Task to carry out: Only those lines running from the start of the listing below through the line that holds "shoe: present [159,941,395,1088]" are to be written out, exactly and in full.

Entries provided:
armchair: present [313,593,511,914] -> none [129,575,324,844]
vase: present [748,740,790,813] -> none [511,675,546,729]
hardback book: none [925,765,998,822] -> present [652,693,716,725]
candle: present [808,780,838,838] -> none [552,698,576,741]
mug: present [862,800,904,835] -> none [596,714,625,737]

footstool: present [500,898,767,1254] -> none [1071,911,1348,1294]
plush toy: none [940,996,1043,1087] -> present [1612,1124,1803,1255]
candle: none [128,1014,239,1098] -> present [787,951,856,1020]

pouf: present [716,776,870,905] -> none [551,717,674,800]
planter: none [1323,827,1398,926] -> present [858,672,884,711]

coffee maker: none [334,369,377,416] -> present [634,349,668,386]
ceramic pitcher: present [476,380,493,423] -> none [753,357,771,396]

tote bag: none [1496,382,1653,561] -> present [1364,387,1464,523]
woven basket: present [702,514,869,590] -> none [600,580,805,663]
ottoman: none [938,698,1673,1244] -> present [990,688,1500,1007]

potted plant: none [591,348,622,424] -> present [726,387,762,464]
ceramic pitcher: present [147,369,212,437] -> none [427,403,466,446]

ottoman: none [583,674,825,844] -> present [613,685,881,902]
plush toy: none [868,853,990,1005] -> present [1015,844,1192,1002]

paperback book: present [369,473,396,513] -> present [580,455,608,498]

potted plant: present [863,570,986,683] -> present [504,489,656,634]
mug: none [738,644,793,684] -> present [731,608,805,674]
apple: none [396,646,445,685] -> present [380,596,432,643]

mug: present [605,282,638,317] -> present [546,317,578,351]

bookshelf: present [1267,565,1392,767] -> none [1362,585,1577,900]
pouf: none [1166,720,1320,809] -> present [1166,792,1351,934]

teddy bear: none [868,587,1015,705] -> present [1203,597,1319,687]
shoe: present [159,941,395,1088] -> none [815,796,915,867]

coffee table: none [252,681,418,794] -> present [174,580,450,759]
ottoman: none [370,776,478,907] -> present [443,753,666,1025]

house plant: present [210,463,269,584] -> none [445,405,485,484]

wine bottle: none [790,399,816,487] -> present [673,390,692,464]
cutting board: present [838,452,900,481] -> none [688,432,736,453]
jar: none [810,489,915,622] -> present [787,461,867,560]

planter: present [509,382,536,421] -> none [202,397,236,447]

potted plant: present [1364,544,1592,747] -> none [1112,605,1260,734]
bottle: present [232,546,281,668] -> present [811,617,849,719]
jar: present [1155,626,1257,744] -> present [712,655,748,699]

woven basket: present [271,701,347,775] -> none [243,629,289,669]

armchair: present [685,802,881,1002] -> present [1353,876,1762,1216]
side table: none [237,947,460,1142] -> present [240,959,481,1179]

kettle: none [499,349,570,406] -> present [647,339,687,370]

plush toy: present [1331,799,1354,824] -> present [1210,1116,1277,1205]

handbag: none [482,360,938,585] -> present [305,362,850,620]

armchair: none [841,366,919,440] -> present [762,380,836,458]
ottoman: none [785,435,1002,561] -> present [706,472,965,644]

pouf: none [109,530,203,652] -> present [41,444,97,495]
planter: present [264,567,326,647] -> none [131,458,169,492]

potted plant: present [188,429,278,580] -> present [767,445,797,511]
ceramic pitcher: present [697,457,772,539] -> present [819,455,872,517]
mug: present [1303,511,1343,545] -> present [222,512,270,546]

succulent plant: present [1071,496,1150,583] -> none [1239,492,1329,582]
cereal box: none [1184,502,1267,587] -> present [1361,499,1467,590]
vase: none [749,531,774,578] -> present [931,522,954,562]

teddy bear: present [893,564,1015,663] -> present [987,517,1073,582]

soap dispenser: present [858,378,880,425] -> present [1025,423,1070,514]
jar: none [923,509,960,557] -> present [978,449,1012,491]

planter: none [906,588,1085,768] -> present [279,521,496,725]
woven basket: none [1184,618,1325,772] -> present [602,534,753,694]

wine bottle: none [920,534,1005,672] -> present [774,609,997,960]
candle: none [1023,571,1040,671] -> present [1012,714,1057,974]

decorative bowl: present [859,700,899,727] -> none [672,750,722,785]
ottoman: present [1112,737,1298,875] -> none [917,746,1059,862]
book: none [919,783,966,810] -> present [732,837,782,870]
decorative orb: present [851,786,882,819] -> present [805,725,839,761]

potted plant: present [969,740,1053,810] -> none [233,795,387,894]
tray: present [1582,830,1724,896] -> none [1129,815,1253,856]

Completed task:
armchair: present [313,593,511,914] -> none [129,575,324,844]
vase: present [748,740,790,813] -> none [511,675,546,729]
hardback book: none [925,765,998,822] -> present [652,693,716,725]
candle: present [808,780,838,838] -> none [552,698,576,741]
mug: present [862,800,904,835] -> none [596,714,625,737]

footstool: present [500,898,767,1254] -> none [1071,911,1348,1294]
plush toy: none [940,996,1043,1087] -> present [1612,1124,1803,1255]
candle: none [128,1014,239,1098] -> present [787,951,856,1020]

pouf: present [716,776,870,905] -> none [551,717,674,800]
planter: none [1323,827,1398,926] -> present [858,672,884,711]

coffee maker: none [334,369,377,416] -> present [634,349,668,386]
ceramic pitcher: present [476,380,493,423] -> none [753,357,771,396]

tote bag: none [1496,382,1653,561] -> present [1364,387,1464,523]
woven basket: present [702,514,869,590] -> none [600,580,805,663]
ottoman: none [938,698,1673,1244] -> present [990,688,1500,1007]

potted plant: none [591,348,622,424] -> present [726,387,762,464]
ceramic pitcher: present [147,369,212,437] -> none [427,403,466,446]

ottoman: none [583,674,825,844] -> present [613,685,881,902]
plush toy: none [868,853,990,1005] -> present [1015,844,1192,1002]

paperback book: present [369,473,396,513] -> present [580,455,608,498]

potted plant: present [863,570,986,683] -> present [504,489,656,634]
mug: none [738,644,793,684] -> present [731,608,805,674]
apple: none [396,646,445,685] -> present [380,596,432,643]

mug: present [605,282,638,317] -> present [546,317,578,351]

bookshelf: present [1267,565,1392,767] -> none [1362,585,1577,900]
pouf: none [1166,720,1320,809] -> present [1166,792,1351,934]

teddy bear: none [868,587,1015,705] -> present [1203,597,1319,687]
shoe: present [159,941,395,1088] -> none [815,796,915,867]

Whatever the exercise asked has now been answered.